[PROBLEM]
Please list every programming language, framework, and configuration file format named in the forum reply below.

[SOURCE PASSAGE]
_ _ _ _ _ _ _

Re: RFC: Application Configuration Management
by exussum0 (Vicar) on Feb 13, 2006 at 13:27 UTC
    Being a java head, take a look at Spring and its configuration format. It covers a lot of that object instanciation/configuration stuff, where you need access into the attributes of objects as well. There's an XML and .properties way of configuration now. There is a 3rd (or 4th) way that they are working on to pleaes the people, like me, who want a more natural configuration (tag) language using XML.

    springframwork.org. Don't get too lost in all of the options it has. It's java heavy, but there is a lot of cool concepts that could be ported to perl.

_ _ _ _ _ _ _

[DATASET EXTRACT]
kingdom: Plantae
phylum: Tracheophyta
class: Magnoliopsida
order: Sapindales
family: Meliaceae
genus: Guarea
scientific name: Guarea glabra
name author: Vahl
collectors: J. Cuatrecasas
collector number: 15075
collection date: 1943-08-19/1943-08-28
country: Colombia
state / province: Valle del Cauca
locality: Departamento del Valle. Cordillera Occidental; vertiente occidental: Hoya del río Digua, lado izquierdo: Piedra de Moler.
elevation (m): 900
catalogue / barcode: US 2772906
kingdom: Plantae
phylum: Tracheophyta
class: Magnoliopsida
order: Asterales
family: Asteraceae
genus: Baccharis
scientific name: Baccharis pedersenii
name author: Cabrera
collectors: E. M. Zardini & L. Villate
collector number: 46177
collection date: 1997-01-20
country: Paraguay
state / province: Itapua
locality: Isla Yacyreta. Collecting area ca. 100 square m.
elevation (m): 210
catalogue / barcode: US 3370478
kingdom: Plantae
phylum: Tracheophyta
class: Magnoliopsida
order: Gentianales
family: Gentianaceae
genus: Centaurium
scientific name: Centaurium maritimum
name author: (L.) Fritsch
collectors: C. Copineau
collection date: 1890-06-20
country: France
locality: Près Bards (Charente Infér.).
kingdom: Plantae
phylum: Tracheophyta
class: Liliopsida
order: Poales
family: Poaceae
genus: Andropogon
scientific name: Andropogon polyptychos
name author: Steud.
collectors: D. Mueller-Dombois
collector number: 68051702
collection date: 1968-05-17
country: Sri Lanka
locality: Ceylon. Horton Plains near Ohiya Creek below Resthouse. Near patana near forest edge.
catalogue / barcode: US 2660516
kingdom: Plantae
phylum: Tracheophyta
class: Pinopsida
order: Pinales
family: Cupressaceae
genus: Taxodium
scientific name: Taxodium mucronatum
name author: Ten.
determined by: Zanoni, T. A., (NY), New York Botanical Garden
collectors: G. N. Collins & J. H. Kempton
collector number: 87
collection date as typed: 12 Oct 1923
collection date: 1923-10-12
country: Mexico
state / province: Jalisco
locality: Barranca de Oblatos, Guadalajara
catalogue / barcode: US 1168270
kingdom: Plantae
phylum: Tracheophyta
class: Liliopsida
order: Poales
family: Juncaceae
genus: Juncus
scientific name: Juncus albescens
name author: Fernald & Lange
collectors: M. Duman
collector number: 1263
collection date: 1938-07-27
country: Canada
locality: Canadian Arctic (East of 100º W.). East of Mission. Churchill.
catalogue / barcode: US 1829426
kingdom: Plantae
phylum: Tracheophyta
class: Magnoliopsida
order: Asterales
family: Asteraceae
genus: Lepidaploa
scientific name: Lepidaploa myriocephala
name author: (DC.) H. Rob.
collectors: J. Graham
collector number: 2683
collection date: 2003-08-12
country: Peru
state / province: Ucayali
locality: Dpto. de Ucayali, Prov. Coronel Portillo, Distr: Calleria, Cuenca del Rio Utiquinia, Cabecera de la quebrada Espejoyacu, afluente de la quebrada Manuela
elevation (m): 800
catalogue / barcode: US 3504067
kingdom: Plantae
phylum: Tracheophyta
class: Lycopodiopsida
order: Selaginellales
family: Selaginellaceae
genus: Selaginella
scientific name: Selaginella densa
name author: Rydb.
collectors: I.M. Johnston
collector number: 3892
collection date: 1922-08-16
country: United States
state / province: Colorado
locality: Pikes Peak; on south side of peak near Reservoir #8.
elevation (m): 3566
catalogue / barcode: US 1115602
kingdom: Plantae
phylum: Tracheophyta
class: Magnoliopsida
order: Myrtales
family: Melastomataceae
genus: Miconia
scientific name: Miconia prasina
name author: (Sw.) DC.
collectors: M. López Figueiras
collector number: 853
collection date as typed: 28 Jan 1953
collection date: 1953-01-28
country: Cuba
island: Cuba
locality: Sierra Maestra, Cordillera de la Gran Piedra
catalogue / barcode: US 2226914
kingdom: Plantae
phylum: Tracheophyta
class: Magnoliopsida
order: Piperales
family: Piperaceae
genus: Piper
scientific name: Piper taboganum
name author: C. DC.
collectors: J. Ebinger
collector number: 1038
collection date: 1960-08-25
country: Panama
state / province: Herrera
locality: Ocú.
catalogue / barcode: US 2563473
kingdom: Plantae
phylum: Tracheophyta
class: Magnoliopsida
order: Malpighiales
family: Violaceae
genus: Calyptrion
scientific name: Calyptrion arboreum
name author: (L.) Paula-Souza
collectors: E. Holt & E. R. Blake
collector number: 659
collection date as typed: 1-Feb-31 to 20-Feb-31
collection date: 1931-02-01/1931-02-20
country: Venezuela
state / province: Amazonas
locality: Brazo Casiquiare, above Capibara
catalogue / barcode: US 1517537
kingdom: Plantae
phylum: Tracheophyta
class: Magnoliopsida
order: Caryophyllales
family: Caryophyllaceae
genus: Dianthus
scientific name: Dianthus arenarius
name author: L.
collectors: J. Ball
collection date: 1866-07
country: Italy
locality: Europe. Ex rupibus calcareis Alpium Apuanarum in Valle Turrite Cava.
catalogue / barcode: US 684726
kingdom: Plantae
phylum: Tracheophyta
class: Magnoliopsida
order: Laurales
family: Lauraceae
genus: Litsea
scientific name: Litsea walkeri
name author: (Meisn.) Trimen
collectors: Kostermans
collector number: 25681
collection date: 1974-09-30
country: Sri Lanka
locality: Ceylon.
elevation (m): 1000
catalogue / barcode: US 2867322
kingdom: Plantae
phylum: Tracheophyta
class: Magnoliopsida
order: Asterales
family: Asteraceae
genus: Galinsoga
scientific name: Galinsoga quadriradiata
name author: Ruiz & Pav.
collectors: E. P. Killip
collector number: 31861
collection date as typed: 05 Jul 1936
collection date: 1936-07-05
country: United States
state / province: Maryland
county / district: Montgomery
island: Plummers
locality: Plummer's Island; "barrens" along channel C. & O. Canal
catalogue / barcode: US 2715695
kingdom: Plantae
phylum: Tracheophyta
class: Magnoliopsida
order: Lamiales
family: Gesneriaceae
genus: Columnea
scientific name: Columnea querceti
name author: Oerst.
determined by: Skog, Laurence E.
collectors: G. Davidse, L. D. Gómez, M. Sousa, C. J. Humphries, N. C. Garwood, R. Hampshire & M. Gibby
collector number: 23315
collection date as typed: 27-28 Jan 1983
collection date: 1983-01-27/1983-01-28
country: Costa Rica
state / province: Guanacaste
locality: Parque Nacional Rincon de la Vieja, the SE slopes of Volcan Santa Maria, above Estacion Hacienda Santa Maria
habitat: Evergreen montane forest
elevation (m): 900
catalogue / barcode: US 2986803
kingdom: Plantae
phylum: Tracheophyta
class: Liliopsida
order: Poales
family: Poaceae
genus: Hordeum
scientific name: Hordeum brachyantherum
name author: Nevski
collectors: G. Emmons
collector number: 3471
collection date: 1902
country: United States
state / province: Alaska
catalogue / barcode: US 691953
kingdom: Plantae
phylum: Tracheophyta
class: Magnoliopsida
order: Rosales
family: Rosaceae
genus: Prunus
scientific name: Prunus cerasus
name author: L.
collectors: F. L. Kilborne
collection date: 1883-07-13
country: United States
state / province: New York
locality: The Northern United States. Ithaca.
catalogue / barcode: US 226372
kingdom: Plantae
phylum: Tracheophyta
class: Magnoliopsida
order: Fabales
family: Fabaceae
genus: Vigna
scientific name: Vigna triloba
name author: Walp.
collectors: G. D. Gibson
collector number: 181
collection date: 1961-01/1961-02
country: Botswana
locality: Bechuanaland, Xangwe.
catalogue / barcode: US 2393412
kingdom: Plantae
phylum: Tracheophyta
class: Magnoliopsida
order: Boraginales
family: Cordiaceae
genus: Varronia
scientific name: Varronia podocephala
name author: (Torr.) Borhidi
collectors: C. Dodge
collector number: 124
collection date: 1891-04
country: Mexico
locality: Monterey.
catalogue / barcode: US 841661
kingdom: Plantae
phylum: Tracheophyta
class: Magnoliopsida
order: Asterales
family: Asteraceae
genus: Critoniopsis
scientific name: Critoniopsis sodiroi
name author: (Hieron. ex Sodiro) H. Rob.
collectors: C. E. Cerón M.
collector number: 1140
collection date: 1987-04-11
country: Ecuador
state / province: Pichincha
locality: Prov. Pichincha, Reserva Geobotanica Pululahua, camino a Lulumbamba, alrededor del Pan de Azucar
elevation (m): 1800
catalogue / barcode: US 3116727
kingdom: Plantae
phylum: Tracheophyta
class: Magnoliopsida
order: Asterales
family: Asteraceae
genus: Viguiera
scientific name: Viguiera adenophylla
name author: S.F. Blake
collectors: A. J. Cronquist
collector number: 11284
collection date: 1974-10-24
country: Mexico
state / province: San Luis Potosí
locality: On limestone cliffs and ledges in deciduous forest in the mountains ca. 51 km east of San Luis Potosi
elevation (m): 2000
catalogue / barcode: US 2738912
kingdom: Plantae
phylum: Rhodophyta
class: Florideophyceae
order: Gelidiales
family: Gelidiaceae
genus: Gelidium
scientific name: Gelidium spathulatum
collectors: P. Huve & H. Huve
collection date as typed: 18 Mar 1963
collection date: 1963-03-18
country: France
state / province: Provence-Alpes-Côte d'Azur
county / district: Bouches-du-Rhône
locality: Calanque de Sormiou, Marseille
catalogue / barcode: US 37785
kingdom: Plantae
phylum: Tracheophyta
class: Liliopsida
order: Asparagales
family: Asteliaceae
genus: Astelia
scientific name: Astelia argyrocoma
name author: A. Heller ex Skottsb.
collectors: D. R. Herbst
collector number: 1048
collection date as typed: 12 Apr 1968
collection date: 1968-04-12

_ _ _ _ _ _ _

[EXERCISE RESULT]
- java
- Spring
- XML
- .properties
- perl